Task to carry out:
Within the entries below, the lines from the one with "335 172 200.5" through the one with "the scene) (ft)." are to be set down exactly, both ends kept.

Extracted entries:
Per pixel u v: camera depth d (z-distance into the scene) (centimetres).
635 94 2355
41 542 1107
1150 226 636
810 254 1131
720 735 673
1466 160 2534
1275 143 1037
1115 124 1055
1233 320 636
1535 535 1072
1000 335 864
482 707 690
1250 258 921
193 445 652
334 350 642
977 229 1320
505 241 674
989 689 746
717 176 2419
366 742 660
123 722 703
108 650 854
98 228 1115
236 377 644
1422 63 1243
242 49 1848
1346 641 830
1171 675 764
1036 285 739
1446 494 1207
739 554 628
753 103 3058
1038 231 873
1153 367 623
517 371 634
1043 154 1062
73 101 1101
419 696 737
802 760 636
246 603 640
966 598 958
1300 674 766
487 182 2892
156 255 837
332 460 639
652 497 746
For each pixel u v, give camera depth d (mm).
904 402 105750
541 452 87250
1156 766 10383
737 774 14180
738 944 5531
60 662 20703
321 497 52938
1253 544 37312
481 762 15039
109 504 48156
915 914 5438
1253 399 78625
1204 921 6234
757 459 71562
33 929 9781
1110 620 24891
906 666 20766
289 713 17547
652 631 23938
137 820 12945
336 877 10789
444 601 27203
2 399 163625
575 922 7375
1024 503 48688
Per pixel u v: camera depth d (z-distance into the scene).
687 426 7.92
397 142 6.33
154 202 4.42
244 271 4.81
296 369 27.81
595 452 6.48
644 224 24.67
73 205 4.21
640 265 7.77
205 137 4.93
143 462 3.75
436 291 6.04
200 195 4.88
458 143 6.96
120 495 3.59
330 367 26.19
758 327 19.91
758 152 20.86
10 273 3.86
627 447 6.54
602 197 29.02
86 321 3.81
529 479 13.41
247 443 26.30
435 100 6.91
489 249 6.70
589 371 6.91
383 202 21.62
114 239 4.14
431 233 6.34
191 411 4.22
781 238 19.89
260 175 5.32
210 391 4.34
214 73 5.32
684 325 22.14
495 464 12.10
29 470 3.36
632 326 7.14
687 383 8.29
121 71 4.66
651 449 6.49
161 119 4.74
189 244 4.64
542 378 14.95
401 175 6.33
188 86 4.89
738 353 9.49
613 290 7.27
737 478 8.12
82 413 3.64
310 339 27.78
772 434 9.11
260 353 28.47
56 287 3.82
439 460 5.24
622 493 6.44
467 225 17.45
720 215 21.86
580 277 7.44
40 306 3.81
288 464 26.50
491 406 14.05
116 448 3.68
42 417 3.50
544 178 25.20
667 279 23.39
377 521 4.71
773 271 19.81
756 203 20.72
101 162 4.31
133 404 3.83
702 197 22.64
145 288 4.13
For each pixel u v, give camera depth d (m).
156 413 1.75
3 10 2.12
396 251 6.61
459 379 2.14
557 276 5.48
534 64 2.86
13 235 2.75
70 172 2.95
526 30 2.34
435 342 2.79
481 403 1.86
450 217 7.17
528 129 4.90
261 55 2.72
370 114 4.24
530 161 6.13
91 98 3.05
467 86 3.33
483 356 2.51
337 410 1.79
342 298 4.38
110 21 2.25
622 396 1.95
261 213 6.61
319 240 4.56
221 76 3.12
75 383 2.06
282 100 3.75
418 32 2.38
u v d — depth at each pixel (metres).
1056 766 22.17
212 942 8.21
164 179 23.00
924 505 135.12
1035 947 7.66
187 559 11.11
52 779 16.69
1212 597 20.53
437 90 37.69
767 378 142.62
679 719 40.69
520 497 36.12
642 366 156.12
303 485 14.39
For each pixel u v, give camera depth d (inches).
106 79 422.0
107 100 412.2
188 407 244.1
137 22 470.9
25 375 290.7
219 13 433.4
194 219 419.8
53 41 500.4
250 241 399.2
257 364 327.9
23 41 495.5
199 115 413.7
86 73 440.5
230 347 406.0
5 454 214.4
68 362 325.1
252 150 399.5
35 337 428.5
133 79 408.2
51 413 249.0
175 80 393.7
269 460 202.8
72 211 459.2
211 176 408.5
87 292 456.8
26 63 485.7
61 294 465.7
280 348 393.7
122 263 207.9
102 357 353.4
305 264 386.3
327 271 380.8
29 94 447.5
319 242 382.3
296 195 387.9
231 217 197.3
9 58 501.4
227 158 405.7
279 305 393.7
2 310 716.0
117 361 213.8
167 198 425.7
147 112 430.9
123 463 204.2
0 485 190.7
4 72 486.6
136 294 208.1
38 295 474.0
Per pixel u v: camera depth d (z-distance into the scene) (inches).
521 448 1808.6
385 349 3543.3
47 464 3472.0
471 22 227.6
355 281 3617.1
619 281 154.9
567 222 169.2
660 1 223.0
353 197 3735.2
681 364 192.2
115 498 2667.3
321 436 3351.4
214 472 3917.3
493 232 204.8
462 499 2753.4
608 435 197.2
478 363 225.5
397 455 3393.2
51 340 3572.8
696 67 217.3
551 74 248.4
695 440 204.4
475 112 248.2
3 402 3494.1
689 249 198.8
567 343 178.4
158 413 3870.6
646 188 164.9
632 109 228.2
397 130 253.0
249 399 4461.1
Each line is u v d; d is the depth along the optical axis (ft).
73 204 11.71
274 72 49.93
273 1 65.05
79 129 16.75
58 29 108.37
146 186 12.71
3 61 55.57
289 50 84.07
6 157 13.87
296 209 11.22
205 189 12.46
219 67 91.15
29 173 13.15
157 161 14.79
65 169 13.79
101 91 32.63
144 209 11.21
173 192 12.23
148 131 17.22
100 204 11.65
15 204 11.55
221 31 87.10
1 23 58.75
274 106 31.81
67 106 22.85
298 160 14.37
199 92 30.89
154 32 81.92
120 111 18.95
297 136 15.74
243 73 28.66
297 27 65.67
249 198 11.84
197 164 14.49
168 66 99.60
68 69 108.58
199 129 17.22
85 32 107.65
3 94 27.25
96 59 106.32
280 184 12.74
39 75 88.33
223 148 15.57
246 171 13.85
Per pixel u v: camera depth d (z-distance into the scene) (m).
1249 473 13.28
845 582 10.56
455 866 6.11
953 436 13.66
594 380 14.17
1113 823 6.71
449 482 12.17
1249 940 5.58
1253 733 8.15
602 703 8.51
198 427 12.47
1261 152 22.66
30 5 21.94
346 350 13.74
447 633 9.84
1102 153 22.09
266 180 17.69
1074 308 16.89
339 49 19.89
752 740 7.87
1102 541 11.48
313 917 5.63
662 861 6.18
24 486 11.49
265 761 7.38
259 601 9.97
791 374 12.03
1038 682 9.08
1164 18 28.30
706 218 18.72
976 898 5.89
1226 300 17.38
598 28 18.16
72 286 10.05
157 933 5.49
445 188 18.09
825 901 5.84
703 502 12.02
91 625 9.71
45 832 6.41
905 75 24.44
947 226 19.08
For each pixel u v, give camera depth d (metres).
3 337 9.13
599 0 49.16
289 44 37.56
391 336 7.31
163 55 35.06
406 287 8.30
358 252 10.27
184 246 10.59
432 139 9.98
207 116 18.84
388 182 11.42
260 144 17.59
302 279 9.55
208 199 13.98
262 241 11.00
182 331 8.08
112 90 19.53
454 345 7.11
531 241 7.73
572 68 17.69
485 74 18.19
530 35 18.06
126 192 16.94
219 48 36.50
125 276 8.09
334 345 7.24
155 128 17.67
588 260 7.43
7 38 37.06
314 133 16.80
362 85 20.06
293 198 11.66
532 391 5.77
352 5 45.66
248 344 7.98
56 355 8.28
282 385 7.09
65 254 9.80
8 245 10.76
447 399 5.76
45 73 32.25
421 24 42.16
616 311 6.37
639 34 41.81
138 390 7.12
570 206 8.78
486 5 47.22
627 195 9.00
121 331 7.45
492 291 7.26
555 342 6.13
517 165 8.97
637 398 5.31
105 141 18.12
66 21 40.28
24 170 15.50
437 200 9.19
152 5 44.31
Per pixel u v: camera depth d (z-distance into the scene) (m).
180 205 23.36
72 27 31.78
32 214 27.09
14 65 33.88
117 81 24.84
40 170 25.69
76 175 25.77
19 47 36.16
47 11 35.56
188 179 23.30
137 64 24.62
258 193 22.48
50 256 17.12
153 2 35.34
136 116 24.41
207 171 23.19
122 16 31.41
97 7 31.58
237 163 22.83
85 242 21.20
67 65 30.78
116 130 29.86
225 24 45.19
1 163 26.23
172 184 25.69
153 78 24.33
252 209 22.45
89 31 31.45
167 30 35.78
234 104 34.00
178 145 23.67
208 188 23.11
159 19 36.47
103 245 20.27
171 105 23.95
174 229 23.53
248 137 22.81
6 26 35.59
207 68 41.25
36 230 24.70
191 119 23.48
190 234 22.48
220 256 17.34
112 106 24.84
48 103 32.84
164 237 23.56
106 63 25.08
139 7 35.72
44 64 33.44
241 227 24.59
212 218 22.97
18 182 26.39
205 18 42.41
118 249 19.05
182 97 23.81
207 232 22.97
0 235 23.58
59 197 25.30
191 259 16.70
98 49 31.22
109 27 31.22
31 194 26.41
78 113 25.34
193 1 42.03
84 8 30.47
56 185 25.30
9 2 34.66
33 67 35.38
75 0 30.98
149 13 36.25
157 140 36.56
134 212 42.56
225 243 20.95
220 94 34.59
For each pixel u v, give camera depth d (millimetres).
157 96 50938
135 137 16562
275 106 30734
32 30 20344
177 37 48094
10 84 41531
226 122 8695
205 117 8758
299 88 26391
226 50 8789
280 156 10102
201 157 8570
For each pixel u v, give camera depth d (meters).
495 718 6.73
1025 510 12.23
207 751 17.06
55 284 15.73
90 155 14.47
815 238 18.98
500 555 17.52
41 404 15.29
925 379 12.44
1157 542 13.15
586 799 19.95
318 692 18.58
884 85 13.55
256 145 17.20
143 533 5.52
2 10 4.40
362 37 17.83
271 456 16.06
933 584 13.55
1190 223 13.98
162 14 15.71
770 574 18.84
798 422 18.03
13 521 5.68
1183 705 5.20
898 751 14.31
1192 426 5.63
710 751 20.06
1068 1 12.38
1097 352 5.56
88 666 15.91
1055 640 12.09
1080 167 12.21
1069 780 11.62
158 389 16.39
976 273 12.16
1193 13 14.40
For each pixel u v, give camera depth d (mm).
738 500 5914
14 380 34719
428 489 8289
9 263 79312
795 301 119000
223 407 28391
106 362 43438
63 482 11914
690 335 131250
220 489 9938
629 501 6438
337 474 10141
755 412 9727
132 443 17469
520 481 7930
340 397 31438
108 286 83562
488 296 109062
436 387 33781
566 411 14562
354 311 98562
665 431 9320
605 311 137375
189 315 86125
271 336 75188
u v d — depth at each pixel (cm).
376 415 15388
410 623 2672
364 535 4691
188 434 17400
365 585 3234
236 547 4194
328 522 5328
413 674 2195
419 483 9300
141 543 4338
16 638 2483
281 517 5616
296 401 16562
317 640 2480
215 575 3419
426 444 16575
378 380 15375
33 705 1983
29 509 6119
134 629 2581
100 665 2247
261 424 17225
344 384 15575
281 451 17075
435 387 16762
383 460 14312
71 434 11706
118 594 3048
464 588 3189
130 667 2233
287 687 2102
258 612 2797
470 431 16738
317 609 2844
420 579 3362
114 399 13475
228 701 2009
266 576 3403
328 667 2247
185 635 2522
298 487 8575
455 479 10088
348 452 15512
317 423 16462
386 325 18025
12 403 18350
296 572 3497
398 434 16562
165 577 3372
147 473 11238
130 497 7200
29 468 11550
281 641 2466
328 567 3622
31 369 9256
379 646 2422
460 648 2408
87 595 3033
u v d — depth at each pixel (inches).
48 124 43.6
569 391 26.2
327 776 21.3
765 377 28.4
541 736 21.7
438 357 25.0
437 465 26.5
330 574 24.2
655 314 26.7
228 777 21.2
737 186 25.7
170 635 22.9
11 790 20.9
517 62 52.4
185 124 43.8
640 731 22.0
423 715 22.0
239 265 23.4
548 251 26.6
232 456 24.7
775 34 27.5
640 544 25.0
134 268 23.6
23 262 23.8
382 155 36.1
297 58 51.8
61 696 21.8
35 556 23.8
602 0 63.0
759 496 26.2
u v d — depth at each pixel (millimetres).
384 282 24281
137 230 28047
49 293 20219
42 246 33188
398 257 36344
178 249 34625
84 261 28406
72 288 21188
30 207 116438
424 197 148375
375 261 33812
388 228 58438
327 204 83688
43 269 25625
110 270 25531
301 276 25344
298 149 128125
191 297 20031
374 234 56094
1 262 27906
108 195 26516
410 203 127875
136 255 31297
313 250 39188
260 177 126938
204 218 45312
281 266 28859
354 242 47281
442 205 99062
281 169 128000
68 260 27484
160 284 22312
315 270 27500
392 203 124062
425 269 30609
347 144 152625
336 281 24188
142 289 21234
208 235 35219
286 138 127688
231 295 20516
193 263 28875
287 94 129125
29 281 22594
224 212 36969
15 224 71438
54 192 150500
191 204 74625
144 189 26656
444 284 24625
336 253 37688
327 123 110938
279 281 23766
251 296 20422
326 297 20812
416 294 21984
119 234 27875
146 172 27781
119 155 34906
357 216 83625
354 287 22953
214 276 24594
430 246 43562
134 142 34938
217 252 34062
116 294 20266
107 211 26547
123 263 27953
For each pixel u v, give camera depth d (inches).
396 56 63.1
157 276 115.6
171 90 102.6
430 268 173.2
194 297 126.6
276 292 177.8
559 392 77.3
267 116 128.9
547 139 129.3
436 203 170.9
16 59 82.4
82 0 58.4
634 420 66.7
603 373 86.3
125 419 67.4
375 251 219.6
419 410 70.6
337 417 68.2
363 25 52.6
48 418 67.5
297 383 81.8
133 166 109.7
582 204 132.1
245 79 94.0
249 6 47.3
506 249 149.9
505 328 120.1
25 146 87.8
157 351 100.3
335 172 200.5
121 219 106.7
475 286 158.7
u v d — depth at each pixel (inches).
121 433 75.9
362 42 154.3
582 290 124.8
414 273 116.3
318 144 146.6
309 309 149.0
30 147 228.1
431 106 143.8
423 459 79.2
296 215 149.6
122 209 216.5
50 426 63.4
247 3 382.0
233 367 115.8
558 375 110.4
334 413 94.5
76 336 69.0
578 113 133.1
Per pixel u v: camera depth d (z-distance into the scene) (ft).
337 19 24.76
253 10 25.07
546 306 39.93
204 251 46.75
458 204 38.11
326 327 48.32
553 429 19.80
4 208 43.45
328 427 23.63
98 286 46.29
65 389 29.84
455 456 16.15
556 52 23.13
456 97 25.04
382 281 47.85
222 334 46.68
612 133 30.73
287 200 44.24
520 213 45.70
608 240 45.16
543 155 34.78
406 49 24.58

Output of the task:
335 172 200.5
121 219 106.7
475 286 158.7
u v d — depth at each pixel (inches).
121 433 75.9
362 42 154.3
582 290 124.8
414 273 116.3
318 144 146.6
309 309 149.0
30 147 228.1
431 106 143.8
423 459 79.2
296 215 149.6
122 209 216.5
50 426 63.4
247 3 382.0
233 367 115.8
558 375 110.4
334 413 94.5
76 336 69.0
578 113 133.1
Per pixel u v: camera depth d (z-distance into the scene) (ft).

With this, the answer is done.